Les marchés agricoles sont sans l’ombre d’un doute le secteur à surveiller en 2011. Pour le FMI, la production mondiale de denrées alimentaires devrait se redresser rapidement après les chocs récents sur l’offre : l’augmentation de la superficie consacrée à la production à l’échelle mondiale et le retour à des conditions climatiques plus normales laissent prévoir des récoltes favorables en 2011. Il faudra du temps pour reconstituer les stocks, qui sont bas, et il est donc probable que les prix resteront plus volatils qu’habituellement.
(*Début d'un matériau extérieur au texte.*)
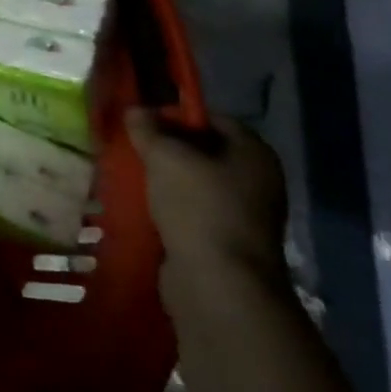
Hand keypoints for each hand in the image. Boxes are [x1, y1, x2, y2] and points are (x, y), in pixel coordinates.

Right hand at [126, 110, 288, 296]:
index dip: (176, 115)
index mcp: (254, 153)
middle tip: (133, 148)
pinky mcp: (227, 239)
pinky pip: (195, 210)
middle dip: (168, 147)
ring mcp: (245, 212)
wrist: (218, 282)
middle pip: (205, 150)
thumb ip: (148, 129)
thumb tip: (135, 109)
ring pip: (197, 182)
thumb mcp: (165, 157)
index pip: (213, 118)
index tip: (142, 122)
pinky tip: (145, 205)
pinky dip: (172, 205)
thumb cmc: (198, 207)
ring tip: (133, 176)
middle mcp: (257, 179)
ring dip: (167, 179)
Après une progression d’environ 41 % depuis mi-2010, l’indice des cours des produits alimentaires du FMI a continué sa remontée en 2011, avec une envolée spectaculaire de 82 % des cours des céréales. Des intempéries (sécheresse au Kazakhstan, en Russie et en Ukraine; été chaud et humide aux États-Unis et les vents “la Niña” sur les pourtours du Pacifique) ont affecté l’offre et contribué à une révision à la baisse de 2,7 % de la production mondiale de céréales pour 2010-11. Parallèlement, la Chine a augmenté ses importations notamment de maïs, alors qu’elle avait été autosuffisante pendant de longues années. Autre facteur évoqué par le FMI, la demande de matières premières pour la production de biocarburant a aussi rebondi plus rapidement que prévu, car le secteur américain de l’éthanol à base de maïs s’est remis des faillites en cascade de 2008-09. L’offre va décider de l’évolution des cours des produits alimentaires à court terme. La superficie cultivée réaugmente après deux décennies de stagnation, mais est ralentie par la relative rareté des terres productives bien irriguées dans des régions disposant d’infrastructures de distribution bien établies. « Les investissements porteurs sont les terrains agricoles, les ressources forestières et dans une moindre mesure les sociétés minières. Je recommande d’investir dans les fonds agricoles, les terrains agricoles et l’eau. Mais attention à ne pas spéculer et à demander conseil à des professionnels », prévient Albert Letayf.
Pour les investisseurs frileux ou qui ne s’y retrouvent pas dans les fluctuations constantes des marchés, la solution est toujours de faire son allocation par le biais de fonds de placements collectifs ou d’ETF. Certains fonds permettent d’investir dans les matières premières, métaux précieux, matières premières agricoles ou l’énergie. « On peut y consacrer 20 % de son portefeuille », pense Jean Riachi, président de FFA Private Bank qui déconseille fortement l’investissement direct, notamment dans les marchés de “futures”.